I'm having a bit of trouble "closing" this question (finishing it):
Suppose that $G$ acts on $X$ and let $x \in X$. Let stab($x$) = {$g$ | $gx = x$}. Show that the size of the orbit of $x$ divides the order of $G$. (Hint: LaGrange's Theorem and the fact that stab($x$) is a subgroup of $G$).
Here's what I got so far:
I'm thinking that the orbit of $x$ $\in$ stab($x$), which is a subgroup of $G$. But I have no basis for this line of logic, and am having some trouble figuring out what the orbit of $x$ is. I know that the orbit of $x$ is all the possible values that can be reached by the actions of $G$. So wouldn't that mean the orbit of $x$ is just all of $X$? Any help with this problem would be great. Thank you for your help.
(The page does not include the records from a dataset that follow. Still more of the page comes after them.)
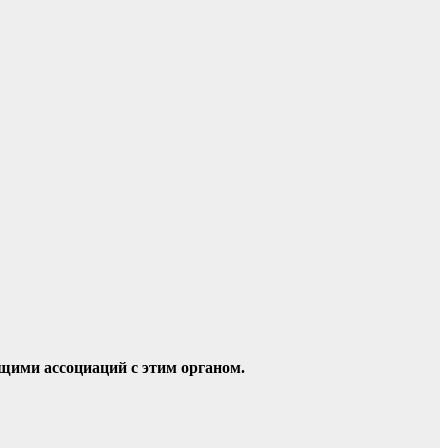
щими ассоциаций с этим органом.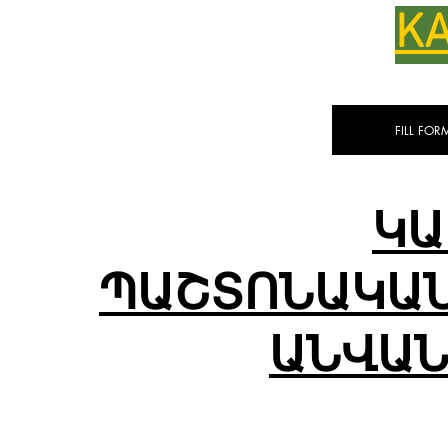
K
FILL FOR
ԿԱ
ՊԱՇՏՈՆԱԿԱՆ
ԱՆՎԱՆ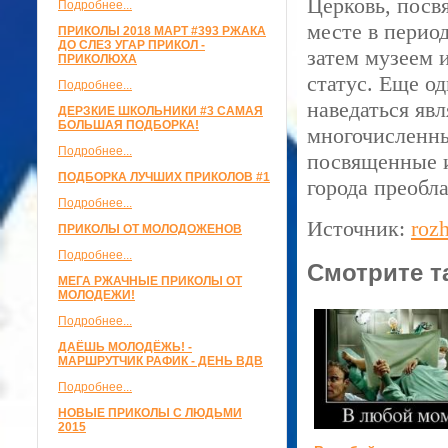
Церковь, посв
Подробнее...
месте в период
ПРИКОЛЫ 2018 МАРТ #393 РЖАКА
ДО СЛЕЗ УГАР ПРИКОЛ -
затем музеем 
ПРИКОЛЮХА
статус. Еще о
Подробнее...
наведаться яв
ДЕРЗКИЕ ШКОЛЬНИКИ #3 САМАЯ
БОЛЬШАЯ ПОДБОРКА!
многочисленны
Подробнее...
посвященные и
ПОДБОРКА ЛУЧШИХ ПРИКОЛОВ #1
города преобл
Подробнее...
Источник:
rozh
ПРИКОЛЫ ОТ МОЛОДОЖЕНОВ
Подробнее...
Смотрите т
МЕГА РЖАЧНЫЕ ПРИКОЛЫ ОТ
МОЛОДЕЖИ!
Подробнее...
ДАЁШЬ МОЛОДЁЖЬ! -
МАРШРУТЧИК РАФИК - ДЕНЬ ВДВ
Подробнее...
НОВЫЕ ПРИКОЛЫ С ЛЮДЬМИ
2015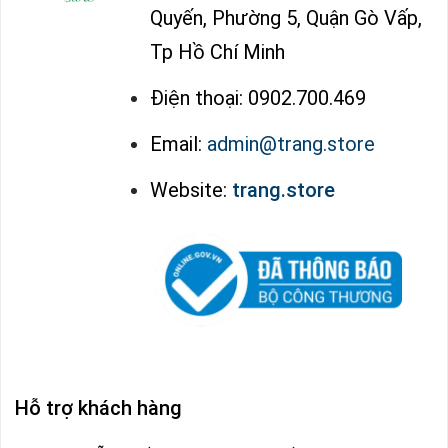
Quyến, Phường 5, Quận Gò Vấp,
Tp Hồ Chí Minh
Điện thoại: 0902.700.469
Email:
admin@trang.store
Website:
trang.store
Hỗ trợ khách hàng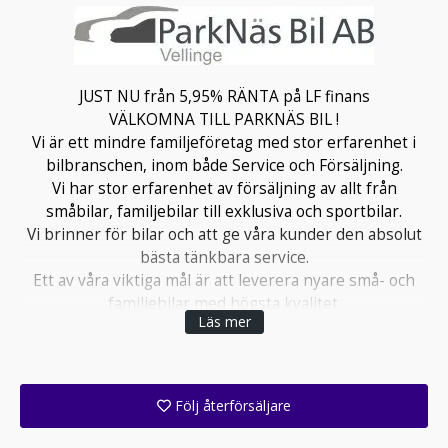
JUST NU från 5,95% RÄNTA på LF finans
VÄLKOMNA TILL PARKNÄS BIL !
Vi är ett mindre familjeföretag med stor erfarenhet i
bilbranschen, inom både Service och Försäljning.
Vi har stor erfarenhet av försäljning av allt från
småbilar, familjebilar till exklusiva och sportbilar.
Vi brinner för bilar och att ge våra kunder den absolut
bästa tänkbara service.
Ett av våra viktiga mål är att leverera nyare små- och
familjebilar med högsta kvalitet.
Läs mer
Våren 2013 sålde vi vårt större bilföretag med
auktorisation på Mercedes, BMW, Nissan samt Fiat
group med varumärkena, Chrysler, Jeep, Alfa Romeo o
Fiat.
Följ återförsäljare
Nu satsar vi på ett mindre mer personligt företag i vår
Få ett e-postmeddelande när denna återförsäljare lagt upp en eller flera nya annonser i sitt lager!
hemmakommun Vellinge. Vi erbjuder finansiering i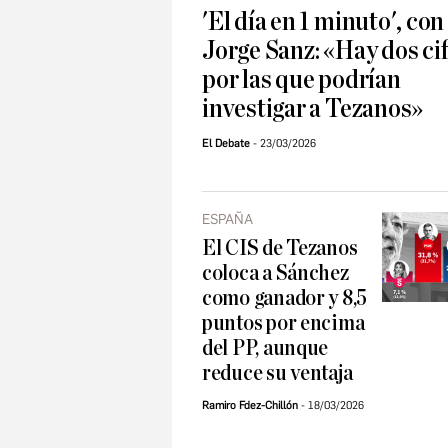
'El día en 1 minuto', con
Jorge Sanz: «Hay dos ci
por las que podrían
investigar a Tezanos»
El Debate
23/03/2026
ESPAÑA
El CIS de Tezanos
coloca a Sánchez
como ganador y 8,5
puntos por encima
del PP, aunque
reduce su ventaja
Ramiro Fdez-Chillón
18/03/2026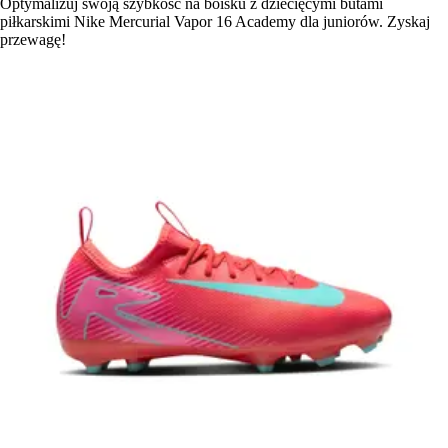
Optymalizuj swoją szybkość na boisku z dziecięcymi butami
piłkarskimi Nike Mercurial Vapor 16 Academy dla juniorów. Zyskaj
przewagę!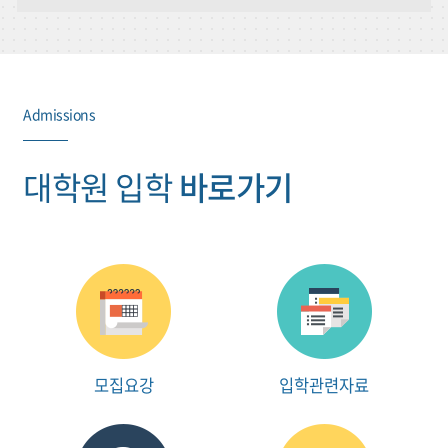
Admissions
대학원 입학
바로가기
모집요강
입학관련자료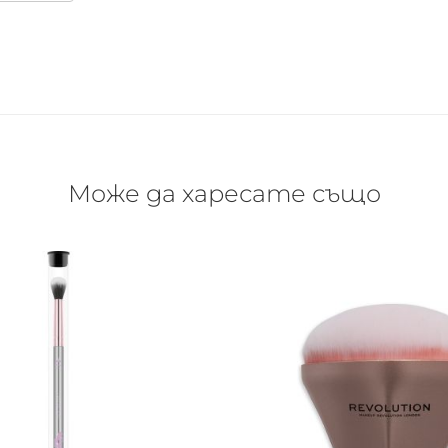
Може да харесате също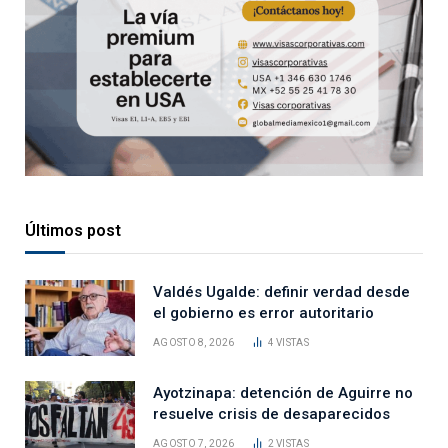
Últimos post
Valdés Ugalde: definir verdad desde
el gobierno es error autoritario
AGOSTO 8, 2026
4
VISTAS
Ayotzinapa: detención de Aguirre no
resuelve crisis de desaparecidos
AGOSTO 7, 2026
2
VISTAS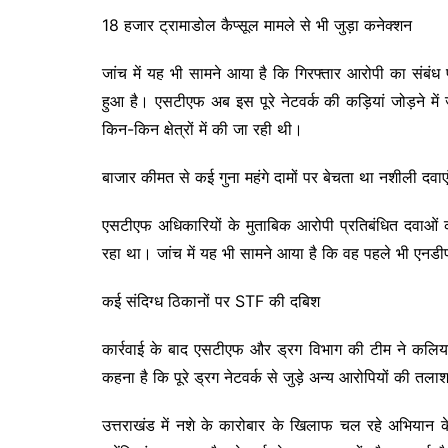
18 हजार ट्रामाडोल कैप्सूल मामले से भी जुड़ा कनेक्शन
जांच में यह भी सामने आया है कि गिरफ्तार आरोपी का संबंध 
हुआ है। एसटीएफ अब इस पूरे नेटवर्क की कड़ियां जोड़ने मे
किन-किन क्षेत्रों में की जा रही थी।
बाजार कीमत से कई गुना महंगे दामों पर बेचता था नशीली दवाए
एसटीएफ अधिकारियों के मुताबिक आरोपी प्रतिबंधित दवाओं
रहा था। जांच में यह भी सामने आया है कि वह पहले भी एनडीपीए
कई संदिग्ध ठिकानों पर STF की दबिश
कार्रवाई के बाद एसटीएफ और ड्रग विभाग की टीम ने कलियर क
कहना है कि पूरे ड्रग नेटवर्क से जुड़े अन्य आरोपियों की तल
उत्तराखंड में नशे के कारोबार के खिलाफ चल रहे अभियान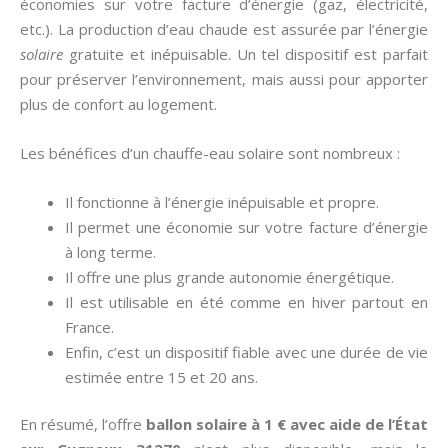
économies sur votre facture d’énergie (gaz, électricité,
etc.). La production d’eau chaude est assurée par l’énergie
solaire
gratuite et inépuisable. Un tel dispositif est parfait
pour préserver l’environnement, mais aussi pour apporter
plus de confort au logement.
Les bénéfices d’un chauffe-eau solaire sont nombreux :
Il fonctionne à l’énergie inépuisable et propre.
Il permet une économie sur votre facture d’énergie
à long terme.
Il offre une plus grande autonomie énergétique.
Il est utilisable en été comme en hiver partout en
France.
Enfin, c’est un dispositif fiable avec une durée de vie
estimée entre 15 et 20 ans.
En résumé, l’offre
ballon solaire à 1 € avec aide de l’État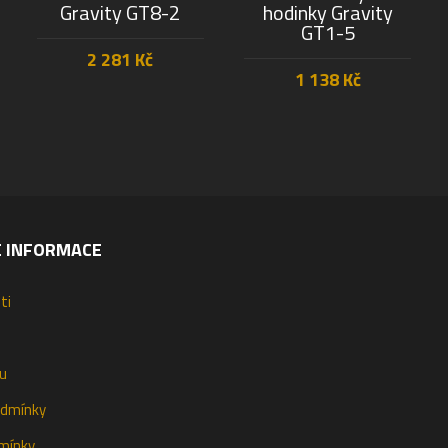
Gravity GT8-2
hodinky Gravity
GT1-5
2 281
Kč
1 138
Kč
PŘIDAT DO KOŠÍKU
PŘIDAT DO KOŠÍKU
É INFORMACE
ti
u
odmínky
mínky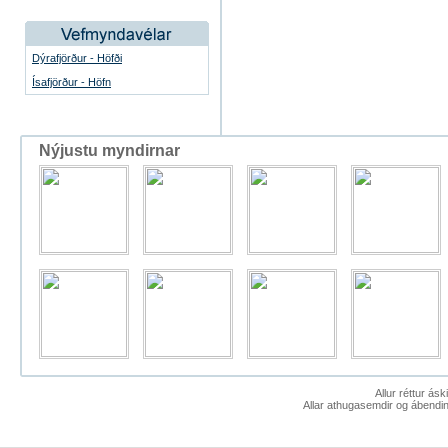
Dýrafjörður - Höfði
Ísafjörður - Höfn
Nýjustu myndirnar
Allur réttur ás
Allar athugasemdir og ábendin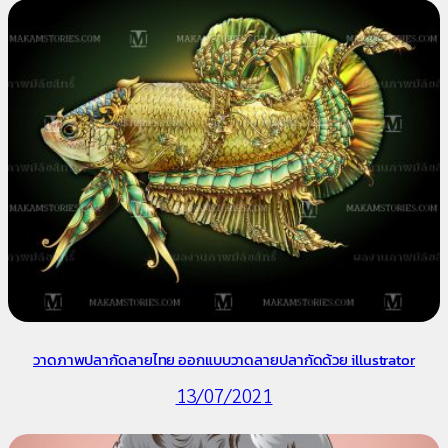
วาดภาพปลากัดลายไทย ออกแบบวาดลายปลากัดด้วย illustrator
13/07/2021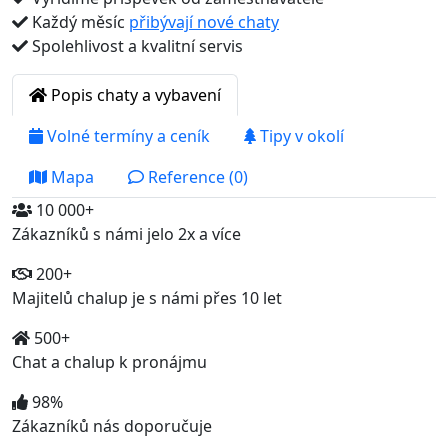
Každý měsíc
přibývají nové chaty
Spolehlivost a kvalitní servis
Popis chaty a vybavení
Volné termíny a ceník
Tipy v okolí
Mapa
Reference (0)
10 000+
Zákazníků s námi jelo 2x a více
200+
Majitelů chalup je s námi přes 10 let
500+
Chat a chalup k pronájmu
98%
Zákazníků nás doporučuje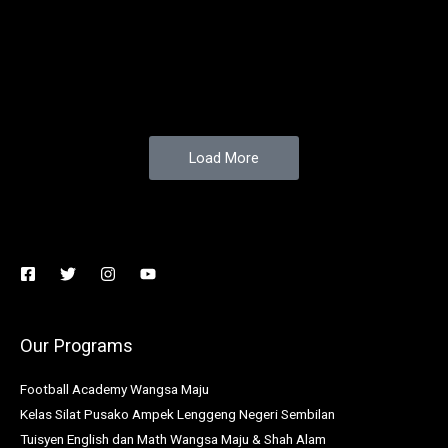
Load More
Our Programs
Football Academy Wangsa Maju
Kelas Silat Pusako Ampek Lenggeng Negeri Sembilan
Tuisyen English dan Math Wangsa Maju & Shah Alam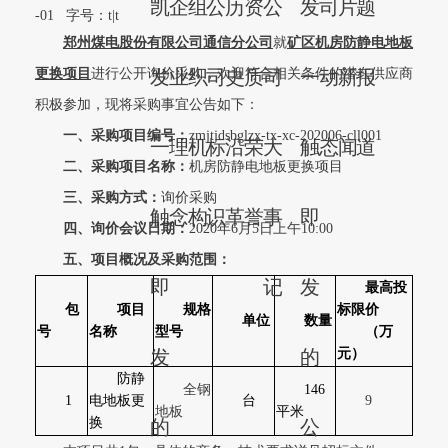
凯
企
组
公
历
资
公
发
司
片
题
-01
字号：
t
|
t
郑州煤电股份有限公司通信分公司
就
矿区机房防静电地板
更换项目
进行公开询价采购，欢迎符合相关条件的潜在供应商
发
业
织
司
史
质
司
一
动
新
报
积极参加，现将采购事宜公告如下：
一、采购项目编号：
zmjtjdsbglzx-tx-xc-202006-cll001
一
理
机
标
沿
荣
大
触
态
闻
道
二、采购项目名称：
机房防静电地板更换项目
三、采购方式：
询价采购
触
念
构
识
革
誉
事
即
四、询价会议日期：
2020年6月5日上午10:00
五、项目概况及采购范围：
即
记
发
最高投
包
项目
规格
标限价
单位
数量
号
名称
型号
（万
发
的
元）
防静
全钢
146
1
电地板更
台
9
地板
平米
换
的
公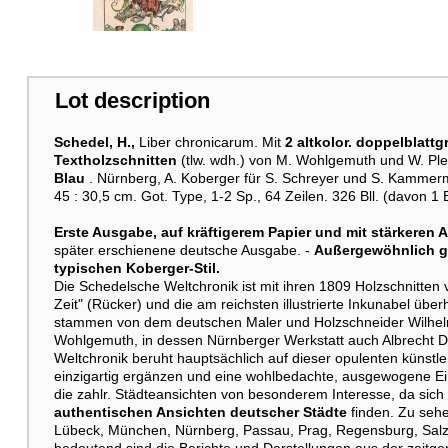
Lot description
Schedel, H.,
Liber chronicarum. Mit
2
altkolor. doppelblattg
Textholzschnitten
(tlw. wdh.) von M. Wohlgemuth und W. Pl
Blau
. Nürnberg, A. Koberger für S. Schreyer und S. Kammerma
45 : 30,5 cm. Got. Type, 1-2 Sp., 64 Zeilen. 326 Bll. (davon 1 B
Erste Ausgabe, auf kräftigerem Papier und mit stärkeren 
später erschienene deutsche Ausgabe. -
Außergewöhnlich g
typischen Koberger-Stil.
Die Schedelsche Weltchronik ist mit ihren 1809 Holzschnitte
Zeit" (Rücker) und die am reichsten illustrierte Inkunabel übe
stammen von dem deutschen Maler und Holzschneider Wilhel
Wohlgemuth, in dessen Nürnberger Werkstatt auch Albrecht D
Weltchronik beruht hauptsächlich auf dieser opulenten künstle
einzigartig ergänzen und eine wohlbedachte, ausgewogene Ein
die zahlr. Städteansichten von besonderem Interesse, da sich
authentischen Ansichten deutscher Städte
finden. Zu sehe
Lübeck, München, Nürnberg, Passau, Prag, Regensburg, Salzb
EDIT: Is the orbit of $x$ the order of stab($x$)? If so, how would I go about proving it?
The stabilizer subgroup consists of the elements of $G$ that fix $x$. Any time you have a subgroup of a group, you can consider the cosets of that subgroup. If $H$ is the stabilizer subgroup of $x$, what can you say about the action of the cosets on $x$? (Note: none of this requires $H$ to be normal, btw.) For example, if $g \not \in H$, so that $gx \ne x$, what can you say about the action on $x$ of elements in the coset $gH$? Well, I'll leave it to you to show this, but each element does the same thing (i.e., sends $x$ to the same point in the orbit.)
This allows us to establish a correspondence between the cosets of $H$ and elements of the orbit of $x$: $gH \mapsto gx$. As a second exercise, you can show that this correspondence is bijective (i.e., the cardinality of $G/H$ coincides with that of the orbit $\mathcal{O}_x$. Your desired result follows from the fact that $|G| = |G/H| \cdot |H|$.